(Material provided begins)
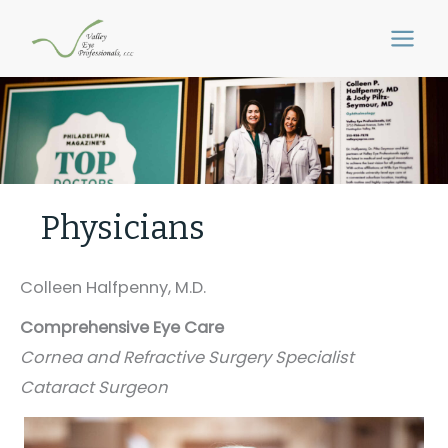
Skip
to
content
Physicians
Colleen Halfpenny, M.D.
Comprehensive Eye Care
Cornea and Refractive Surgery Specialist
Cataract Surgeon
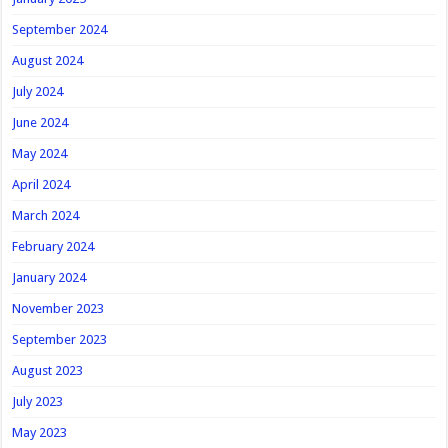
September 2024
August 2024
July 2024
June 2024
May 2024
April 2024
March 2024
February 2024
January 2024
November 2023
September 2023
August 2023
July 2023
May 2023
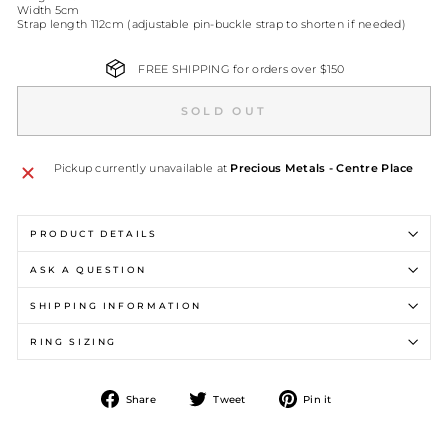
Width 5cm
Strap length 112cm (adjustable pin-buckle strap to shorten if needed)
FREE SHIPPING for orders over $150
SOLD OUT
Pickup currently unavailable at
Precious Metals - Centre Place
PRODUCT DETAILS
ASK A QUESTION
SHIPPING INFORMATION
RING SIZING
Share
Tweet
Pin
Share
Tweet
Pin it
on
on
on
Facebook
Twitter
Pinterest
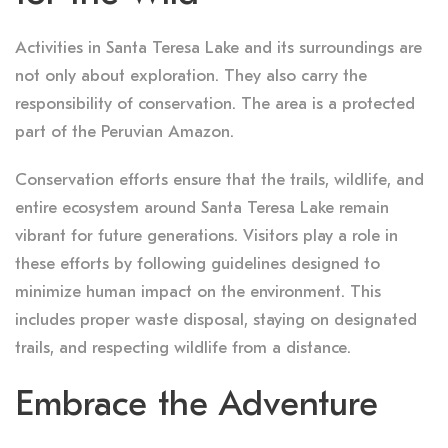
Activities in Santa Teresa Lake and its surroundings are
not only about exploration. They also carry the
responsibility of conservation. The area is a protected
part of the Peruvian Amazon.
Conservation efforts ensure that the trails, wildlife, and
entire ecosystem around Santa Teresa Lake remain
vibrant for future generations. Visitors play a role in
these efforts by following guidelines designed to
minimize human impact on the environment. This
includes proper waste disposal, staying on designated
trails, and respecting wildlife from a distance.
Embrace the Adventure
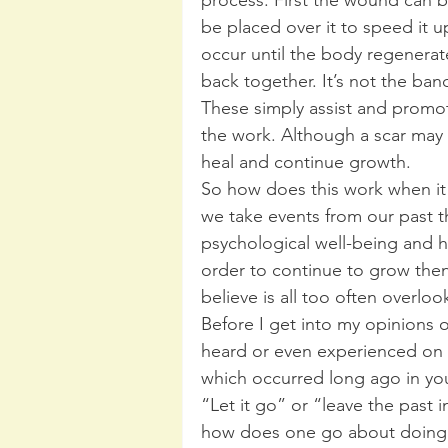
be placed over it to speed it u
occur until the body regenerates
back together. It’s not the band
These simply assist and promo
the work. Although a scar may 
heal and continue growth.
So how does this work when it
we take events from our past
psychological well-being and h
order to continue to grow then
believe is all too often overloo
Before I get into my opinions 
heard or even experienced on t
which occurred long ago in you
“Let it go” or “leave the past 
how does one go about doing i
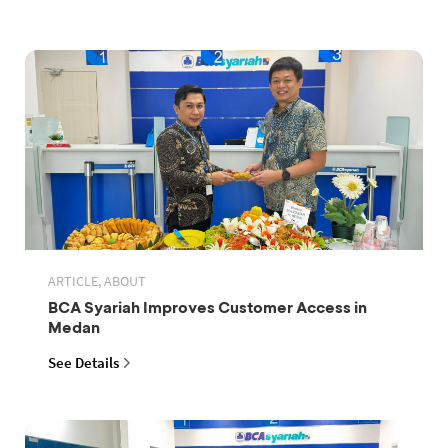
ARTICLE, ABOUT
BCA Syariah Improves Customer Access in
Medan
See Details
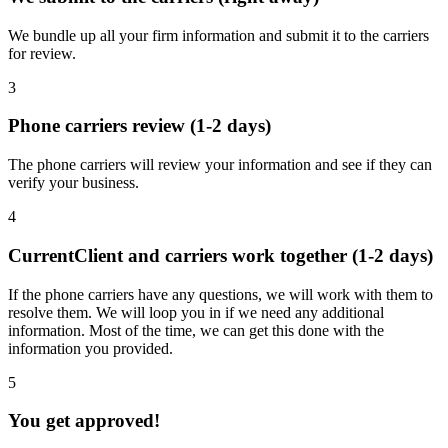
We bundle up all your firm information and submit it to the carriers
for review.
3
Phone carriers review (1-2 days)
The phone carriers will review your information and see if they can
verify your business.
4
CurrentClient and carriers work together (1-2 days)
If the phone carriers have any questions, we will work with them to
resolve them. We will loop you in if we need any additional
information. Most of the time, we can get this done with the
information you provided.
5
You get approved!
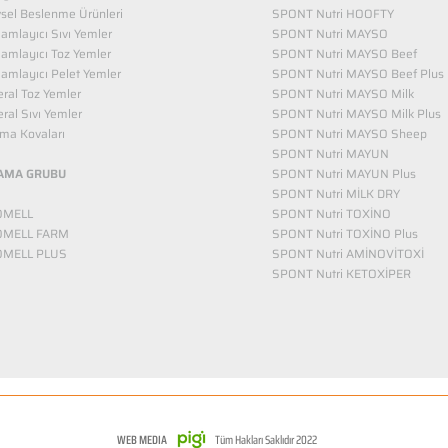
vsel Beslenme Ürünleri
SPONT Nutri HOOFTY
mlayıcı Sıvı Yemler​
SPONT Nutri MAYSO
amlayıcı Toz Yemler
SPONT Nutri MAYSO Beef
mlayıcı Pelet Yemler
SPONT Nutri MAYSO Beef Plus
ral Toz Yemler
SPONT Nutri MAYSO Milk
ral Sıvı Yemler
SPONT Nutri MAYSO Milk Plus
ma Kovaları
SPONT Nutri MAYSO Sheep
SPONT Nutri MAYUN
AMA GRUBU
SPONT Nutri MAYUN Plus
SPONT Nutri MİLK DRY
OMELL
SPONT Nutri TOXİNO
OMELL FARM
SPONT Nutri TOXİNO Plus
OMELL PLUS
SPONT Nutri AMİNOVİTOXİ
SPONT Nutri KETOXİPER
WEB MEDIA
Tüm Hakları Saklıdır 2022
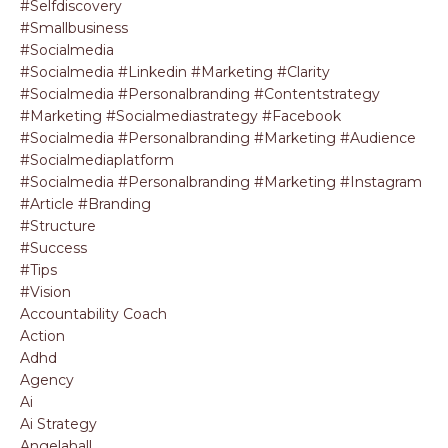
#selfdiscovery
#smallbusiness
#socialmedia
#socialmedia #linkedin #marketing #clarity
#socialmedia #personalbranding #contentstrategy
#marketing #socialmediastrategy #facebook
#socialmedia #personalbranding #marketing #audience
#socialmediaplatform
#socialmedia #personalbranding #marketing #instagram
#article #branding
#structure
#success
#tips
#vision
Accountability Coach
Action
Adhd
Agency
Ai
Ai Strategy
Angelahall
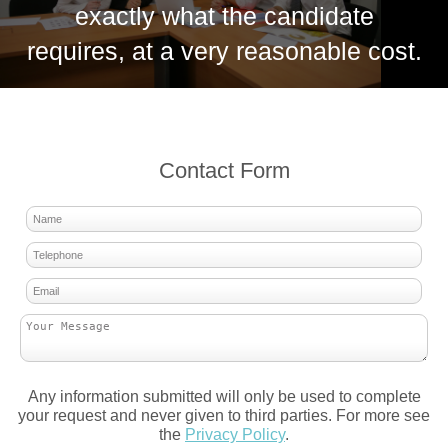
exactly what the candidate
requires, at a very reasonable cost.
Contact Form
Any information submitted will only be used to complete
your request and never given to third parties. For more see
the
Privacy Policy
.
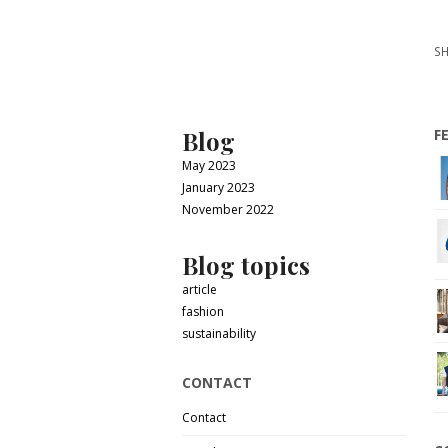
SH
Blog
F
May 2023
January 2023
November 2022
Blog topics
article
fashion
sustainability
CONTACT
Contact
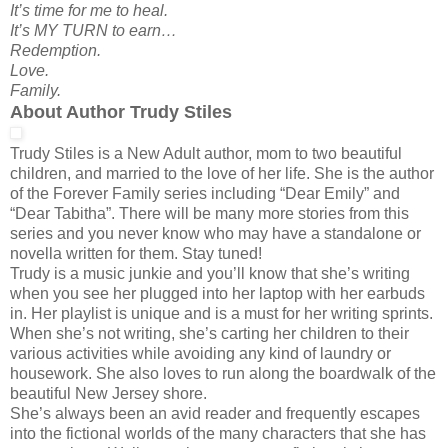
It’s time for me to heal.
It’s MY TURN to earn…
Redemption.
Love.
Family.
About Author Trudy Stiles
Trudy Stiles is a New Adult author, mom to two beautiful
children, and married to the love of her life. She is the author
of the Forever Family series including “Dear Emily” and
“Dear Tabitha”. There will be many more stories from this
series and you never know who may have a standalone or
novella written for them. Stay tuned!
Trudy is a music junkie and you’ll know that she’s writing
when you see her plugged into her laptop with her earbuds
in. Her playlist is unique and is a must for her writing sprints.
When she’s not writing, she’s carting her children to their
various activities while avoiding any kind of laundry or
housework. She also loves to run along the boardwalk of the
beautiful New Jersey shore.
She’s always been an avid reader and frequently escapes
into the fictional worlds of the many characters that she has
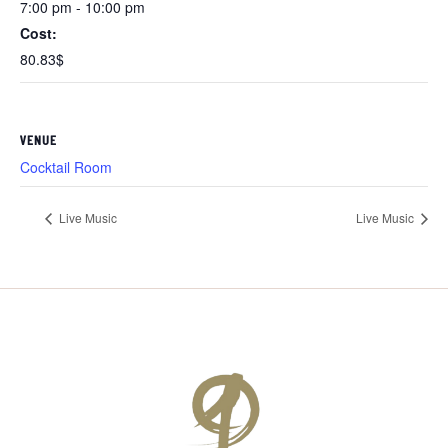
7:00 pm - 10:00 pm
Cost:
80.83$
VENUE
Cocktail Room
Live Music
Live Music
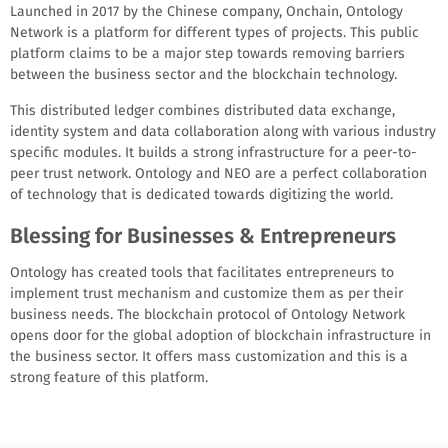
Launched in 2017 by the Chinese company, Onchain, Ontology
Network is a platform for different types of projects. This public
platform claims to be a major step towards removing barriers
between the business sector and the blockchain technology.
This distributed ledger combines distributed data exchange,
identity system and data collaboration along with various industry
specific modules. It builds a strong infrastructure for a peer-to-
peer trust network. Ontology and NEO are a perfect collaboration
of technology that is dedicated towards digitizing the world.
Blessing for Businesses & Entrepreneurs
Ontology has created tools that facilitates entrepreneurs to
implement trust mechanism and customize them as per their
business needs. The blockchain protocol of Ontology Network
opens door for the global adoption of blockchain infrastructure in
the business sector. It offers mass customization and this is a
strong feature of this platform.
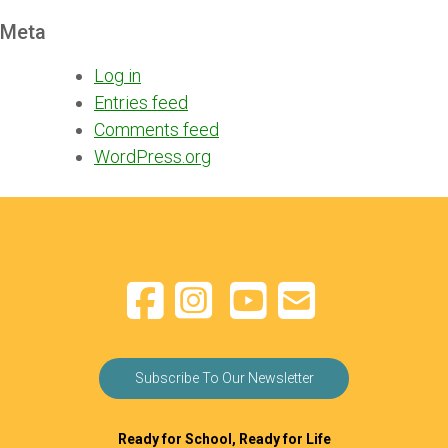
Meta
Log in
Entries feed
Comments feed
WordPress.org
Subscribe To Our Newsletter
Ready for School, Ready for Life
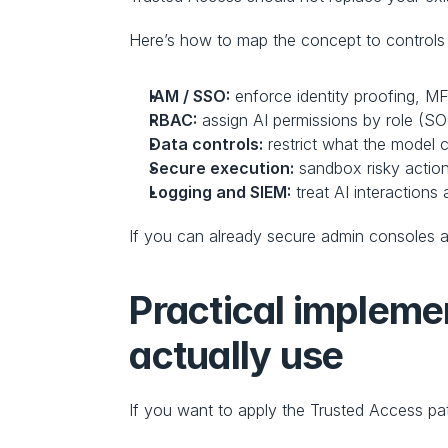
Here’s how to map the concept to controls 
IAM / SSO:
 enforce identity proofing, MF
RBAC:
 assign AI permissions by role (S
Data controls:
 restrict what the model c
Secure execution:
 sandbox risky actio
Logging and SIEM:
 treat AI interactions 
If you can already secure admin consoles an
Practical implemen
actually use
If you want to apply the Trusted Access pat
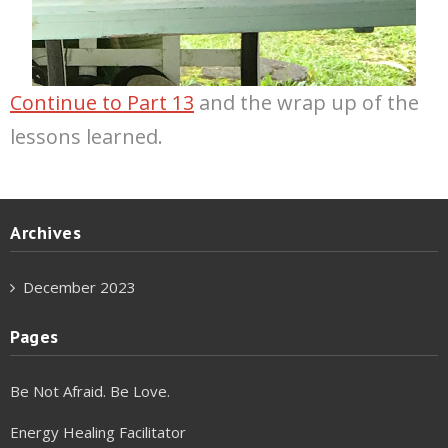
Continue to Part 13
and the wrap up of the
lessons learned.
Archives
December 2023
Pages
Be Not Afraid. Be Love.
Energy Healing Facilitator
(Material provided ends)
• [To do]
Every line in the data above that contains the word "Yemler" should be copied.

• [Exercise answer]
mlayıcı Sıvı Yemler​
amlayıcı Toz Yemler
mlayıcı Pelet Yemler
ral Toz Yemler
ral Sıvı Yemler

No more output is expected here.